Structured page parsing data:
──────────
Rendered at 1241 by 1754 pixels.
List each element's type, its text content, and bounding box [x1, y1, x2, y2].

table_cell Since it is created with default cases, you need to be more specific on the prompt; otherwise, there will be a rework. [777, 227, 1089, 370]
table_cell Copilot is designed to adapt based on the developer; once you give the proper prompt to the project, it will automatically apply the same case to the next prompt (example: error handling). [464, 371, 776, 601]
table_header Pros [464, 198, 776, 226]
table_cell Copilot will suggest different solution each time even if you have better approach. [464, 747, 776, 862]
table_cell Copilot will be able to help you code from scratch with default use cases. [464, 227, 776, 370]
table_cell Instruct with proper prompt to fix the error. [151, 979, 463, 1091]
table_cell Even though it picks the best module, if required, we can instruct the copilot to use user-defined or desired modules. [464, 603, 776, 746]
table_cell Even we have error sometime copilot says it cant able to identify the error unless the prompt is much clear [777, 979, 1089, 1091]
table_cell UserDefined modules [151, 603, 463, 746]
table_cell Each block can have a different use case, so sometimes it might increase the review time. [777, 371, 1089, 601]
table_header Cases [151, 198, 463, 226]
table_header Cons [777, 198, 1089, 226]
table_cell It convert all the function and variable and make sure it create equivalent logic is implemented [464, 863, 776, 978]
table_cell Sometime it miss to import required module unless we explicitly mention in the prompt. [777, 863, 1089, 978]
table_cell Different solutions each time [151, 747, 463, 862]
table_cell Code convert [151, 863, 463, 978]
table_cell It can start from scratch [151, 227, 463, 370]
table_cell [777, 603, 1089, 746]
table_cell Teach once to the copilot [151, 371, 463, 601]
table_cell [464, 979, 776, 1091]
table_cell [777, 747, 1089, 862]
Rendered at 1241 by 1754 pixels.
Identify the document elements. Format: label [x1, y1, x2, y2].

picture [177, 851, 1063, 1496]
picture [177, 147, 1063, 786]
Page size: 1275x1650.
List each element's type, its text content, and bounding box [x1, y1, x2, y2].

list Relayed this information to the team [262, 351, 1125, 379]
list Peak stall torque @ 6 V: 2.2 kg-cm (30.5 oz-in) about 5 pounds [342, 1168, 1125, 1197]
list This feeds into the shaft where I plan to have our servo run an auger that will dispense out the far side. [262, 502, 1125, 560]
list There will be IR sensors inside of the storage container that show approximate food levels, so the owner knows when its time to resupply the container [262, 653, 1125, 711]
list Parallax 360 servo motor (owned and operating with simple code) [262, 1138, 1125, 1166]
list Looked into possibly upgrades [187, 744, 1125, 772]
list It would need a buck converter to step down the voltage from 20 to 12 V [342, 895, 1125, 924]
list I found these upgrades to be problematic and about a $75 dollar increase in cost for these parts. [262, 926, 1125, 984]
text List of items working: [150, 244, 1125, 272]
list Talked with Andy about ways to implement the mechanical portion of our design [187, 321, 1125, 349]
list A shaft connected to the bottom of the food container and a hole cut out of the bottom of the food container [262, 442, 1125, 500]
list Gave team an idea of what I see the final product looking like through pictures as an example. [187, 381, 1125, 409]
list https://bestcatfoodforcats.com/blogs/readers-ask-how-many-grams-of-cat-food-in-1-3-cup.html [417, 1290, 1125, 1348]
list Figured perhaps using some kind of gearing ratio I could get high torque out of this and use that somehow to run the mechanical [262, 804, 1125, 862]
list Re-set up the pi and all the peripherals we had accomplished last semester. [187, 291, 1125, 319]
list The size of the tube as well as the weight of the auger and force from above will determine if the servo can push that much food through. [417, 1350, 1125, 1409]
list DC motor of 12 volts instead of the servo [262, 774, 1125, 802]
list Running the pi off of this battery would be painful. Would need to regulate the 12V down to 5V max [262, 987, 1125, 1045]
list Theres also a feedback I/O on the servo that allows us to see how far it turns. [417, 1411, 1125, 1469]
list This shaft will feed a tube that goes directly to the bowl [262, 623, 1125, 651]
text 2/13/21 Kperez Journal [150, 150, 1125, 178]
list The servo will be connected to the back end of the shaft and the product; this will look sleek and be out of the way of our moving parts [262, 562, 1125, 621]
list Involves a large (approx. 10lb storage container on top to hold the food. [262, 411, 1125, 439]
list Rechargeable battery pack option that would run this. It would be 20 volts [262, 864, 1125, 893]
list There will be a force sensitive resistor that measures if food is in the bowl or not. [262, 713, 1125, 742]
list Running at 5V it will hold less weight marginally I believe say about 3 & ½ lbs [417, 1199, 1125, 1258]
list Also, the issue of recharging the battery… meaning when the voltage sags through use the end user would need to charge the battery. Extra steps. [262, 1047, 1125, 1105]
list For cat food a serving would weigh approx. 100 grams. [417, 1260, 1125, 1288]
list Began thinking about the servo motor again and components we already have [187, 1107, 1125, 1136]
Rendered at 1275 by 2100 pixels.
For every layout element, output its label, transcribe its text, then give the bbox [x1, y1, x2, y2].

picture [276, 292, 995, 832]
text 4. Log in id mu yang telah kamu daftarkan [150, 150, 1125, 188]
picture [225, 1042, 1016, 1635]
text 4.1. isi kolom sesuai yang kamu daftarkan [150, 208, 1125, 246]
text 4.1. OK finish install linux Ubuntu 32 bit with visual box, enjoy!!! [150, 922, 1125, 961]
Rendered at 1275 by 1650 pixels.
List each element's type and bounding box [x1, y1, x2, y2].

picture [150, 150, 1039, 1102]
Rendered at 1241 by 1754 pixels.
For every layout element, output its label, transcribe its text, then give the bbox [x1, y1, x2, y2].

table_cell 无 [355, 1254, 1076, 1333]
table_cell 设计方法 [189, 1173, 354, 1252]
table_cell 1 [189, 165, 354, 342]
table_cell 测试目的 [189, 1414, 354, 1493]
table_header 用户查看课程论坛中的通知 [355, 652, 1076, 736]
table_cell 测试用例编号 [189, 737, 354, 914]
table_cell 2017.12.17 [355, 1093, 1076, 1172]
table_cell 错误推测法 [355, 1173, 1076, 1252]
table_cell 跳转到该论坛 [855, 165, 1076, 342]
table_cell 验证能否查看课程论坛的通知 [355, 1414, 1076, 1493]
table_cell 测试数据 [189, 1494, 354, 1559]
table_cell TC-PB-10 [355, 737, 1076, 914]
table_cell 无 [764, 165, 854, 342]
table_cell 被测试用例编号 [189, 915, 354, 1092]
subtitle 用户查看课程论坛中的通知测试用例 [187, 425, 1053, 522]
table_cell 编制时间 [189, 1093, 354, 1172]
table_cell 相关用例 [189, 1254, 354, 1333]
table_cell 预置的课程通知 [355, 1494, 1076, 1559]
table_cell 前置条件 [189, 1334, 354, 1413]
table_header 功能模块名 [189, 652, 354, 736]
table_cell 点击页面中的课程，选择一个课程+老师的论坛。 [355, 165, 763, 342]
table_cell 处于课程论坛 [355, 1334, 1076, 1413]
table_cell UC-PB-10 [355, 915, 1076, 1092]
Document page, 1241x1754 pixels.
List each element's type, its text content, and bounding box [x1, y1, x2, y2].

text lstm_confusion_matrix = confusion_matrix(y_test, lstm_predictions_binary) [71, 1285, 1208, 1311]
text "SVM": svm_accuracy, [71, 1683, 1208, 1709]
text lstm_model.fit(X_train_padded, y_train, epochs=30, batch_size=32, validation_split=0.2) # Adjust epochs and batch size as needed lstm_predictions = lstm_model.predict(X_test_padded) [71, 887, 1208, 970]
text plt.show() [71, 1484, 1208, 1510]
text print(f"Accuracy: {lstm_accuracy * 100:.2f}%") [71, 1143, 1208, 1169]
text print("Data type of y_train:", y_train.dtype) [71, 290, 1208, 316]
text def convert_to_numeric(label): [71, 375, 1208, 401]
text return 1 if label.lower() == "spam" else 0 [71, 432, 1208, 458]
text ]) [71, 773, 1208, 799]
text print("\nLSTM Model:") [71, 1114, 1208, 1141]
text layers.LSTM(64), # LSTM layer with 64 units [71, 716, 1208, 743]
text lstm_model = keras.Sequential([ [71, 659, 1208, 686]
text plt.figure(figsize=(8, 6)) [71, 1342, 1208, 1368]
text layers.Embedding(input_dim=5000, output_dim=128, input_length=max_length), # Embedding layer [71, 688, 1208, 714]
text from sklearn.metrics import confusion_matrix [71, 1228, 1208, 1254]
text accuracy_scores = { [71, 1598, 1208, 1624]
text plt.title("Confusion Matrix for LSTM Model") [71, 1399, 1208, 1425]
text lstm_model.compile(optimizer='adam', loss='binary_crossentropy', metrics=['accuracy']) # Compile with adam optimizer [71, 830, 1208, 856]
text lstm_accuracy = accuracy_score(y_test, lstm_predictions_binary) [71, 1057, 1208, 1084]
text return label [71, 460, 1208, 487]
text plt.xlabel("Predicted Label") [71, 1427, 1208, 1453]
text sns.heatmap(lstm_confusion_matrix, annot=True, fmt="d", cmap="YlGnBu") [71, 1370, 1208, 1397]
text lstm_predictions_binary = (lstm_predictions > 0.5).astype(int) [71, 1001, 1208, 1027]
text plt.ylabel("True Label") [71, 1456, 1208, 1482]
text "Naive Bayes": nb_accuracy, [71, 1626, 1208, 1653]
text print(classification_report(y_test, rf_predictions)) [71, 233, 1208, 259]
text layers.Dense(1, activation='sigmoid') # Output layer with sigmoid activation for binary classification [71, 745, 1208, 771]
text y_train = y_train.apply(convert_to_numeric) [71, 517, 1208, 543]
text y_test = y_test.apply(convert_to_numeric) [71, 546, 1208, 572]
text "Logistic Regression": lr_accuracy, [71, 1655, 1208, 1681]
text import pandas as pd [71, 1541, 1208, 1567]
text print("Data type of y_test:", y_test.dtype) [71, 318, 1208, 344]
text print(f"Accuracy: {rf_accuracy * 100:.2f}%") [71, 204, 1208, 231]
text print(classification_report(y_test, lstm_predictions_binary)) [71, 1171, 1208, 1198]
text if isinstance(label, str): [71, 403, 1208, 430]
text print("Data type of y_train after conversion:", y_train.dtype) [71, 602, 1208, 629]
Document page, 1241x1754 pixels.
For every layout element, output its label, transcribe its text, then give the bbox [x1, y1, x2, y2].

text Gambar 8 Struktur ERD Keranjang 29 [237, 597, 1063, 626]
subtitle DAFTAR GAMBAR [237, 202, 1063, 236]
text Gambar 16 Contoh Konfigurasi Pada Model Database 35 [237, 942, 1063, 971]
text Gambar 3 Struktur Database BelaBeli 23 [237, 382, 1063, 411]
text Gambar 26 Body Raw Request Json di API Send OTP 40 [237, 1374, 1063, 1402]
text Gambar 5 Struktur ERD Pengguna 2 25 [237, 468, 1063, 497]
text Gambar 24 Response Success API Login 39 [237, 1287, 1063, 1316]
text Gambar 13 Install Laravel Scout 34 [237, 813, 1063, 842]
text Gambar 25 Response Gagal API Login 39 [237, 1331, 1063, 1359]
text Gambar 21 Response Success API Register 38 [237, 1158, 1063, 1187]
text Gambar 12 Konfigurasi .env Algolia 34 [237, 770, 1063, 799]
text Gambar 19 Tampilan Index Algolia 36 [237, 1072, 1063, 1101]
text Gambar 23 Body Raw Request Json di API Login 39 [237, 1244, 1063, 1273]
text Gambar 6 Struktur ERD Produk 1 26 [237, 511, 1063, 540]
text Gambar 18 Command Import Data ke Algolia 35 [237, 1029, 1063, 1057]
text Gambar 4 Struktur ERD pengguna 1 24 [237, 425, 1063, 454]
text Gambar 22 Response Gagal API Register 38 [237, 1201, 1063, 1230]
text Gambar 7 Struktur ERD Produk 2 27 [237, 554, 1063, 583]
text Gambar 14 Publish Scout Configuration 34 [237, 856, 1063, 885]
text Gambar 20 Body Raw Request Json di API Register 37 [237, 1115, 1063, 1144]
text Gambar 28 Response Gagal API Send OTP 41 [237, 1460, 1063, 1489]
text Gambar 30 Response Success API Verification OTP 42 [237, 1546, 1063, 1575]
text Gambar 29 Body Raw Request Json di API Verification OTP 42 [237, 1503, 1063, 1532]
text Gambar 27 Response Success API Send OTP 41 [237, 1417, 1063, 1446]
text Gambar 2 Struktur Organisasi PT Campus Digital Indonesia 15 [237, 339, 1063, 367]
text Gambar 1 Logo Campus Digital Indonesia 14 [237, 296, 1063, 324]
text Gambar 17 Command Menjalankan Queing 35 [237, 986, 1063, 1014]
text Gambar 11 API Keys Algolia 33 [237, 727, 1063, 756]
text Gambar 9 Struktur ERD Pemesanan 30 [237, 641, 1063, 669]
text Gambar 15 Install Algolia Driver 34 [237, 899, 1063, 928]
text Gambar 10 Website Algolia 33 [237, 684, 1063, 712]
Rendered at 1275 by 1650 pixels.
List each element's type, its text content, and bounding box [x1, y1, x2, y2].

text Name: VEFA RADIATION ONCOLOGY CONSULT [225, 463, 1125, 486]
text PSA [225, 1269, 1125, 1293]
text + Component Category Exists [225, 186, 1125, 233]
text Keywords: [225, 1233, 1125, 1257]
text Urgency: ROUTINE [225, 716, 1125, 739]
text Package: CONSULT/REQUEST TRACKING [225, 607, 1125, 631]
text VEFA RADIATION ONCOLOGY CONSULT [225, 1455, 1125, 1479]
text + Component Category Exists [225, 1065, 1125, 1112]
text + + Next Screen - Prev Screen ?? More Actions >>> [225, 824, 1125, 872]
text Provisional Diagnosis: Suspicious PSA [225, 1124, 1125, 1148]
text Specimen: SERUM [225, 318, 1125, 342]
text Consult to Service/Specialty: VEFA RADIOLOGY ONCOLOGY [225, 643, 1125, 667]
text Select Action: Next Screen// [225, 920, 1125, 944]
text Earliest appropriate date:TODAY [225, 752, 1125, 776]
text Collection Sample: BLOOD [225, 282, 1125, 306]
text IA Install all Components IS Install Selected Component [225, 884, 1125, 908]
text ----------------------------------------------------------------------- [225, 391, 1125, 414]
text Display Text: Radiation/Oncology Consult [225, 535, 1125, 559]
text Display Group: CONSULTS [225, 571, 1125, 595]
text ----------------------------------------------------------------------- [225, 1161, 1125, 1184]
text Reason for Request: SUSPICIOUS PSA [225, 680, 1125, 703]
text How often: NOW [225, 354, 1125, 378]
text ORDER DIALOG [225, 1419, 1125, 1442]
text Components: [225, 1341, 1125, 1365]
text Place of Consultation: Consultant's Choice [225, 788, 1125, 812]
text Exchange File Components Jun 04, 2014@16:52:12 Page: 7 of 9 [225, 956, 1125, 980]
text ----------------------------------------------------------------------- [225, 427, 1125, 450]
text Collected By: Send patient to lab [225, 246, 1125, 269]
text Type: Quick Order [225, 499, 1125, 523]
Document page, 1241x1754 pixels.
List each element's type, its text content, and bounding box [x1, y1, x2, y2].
──────────
#### Task
Look through the records for the word "proper". Every line that has it should be copied.

#### The answer
table_cell Copilot is designed to adapt based on the developer; once you give the proper prompt to the project, it will automatically apply the same case to the next prompt (example: error handling). [464, 371, 776, 601]
table_cell Instruct with proper prompt to fix the error. [151, 979, 463, 1091]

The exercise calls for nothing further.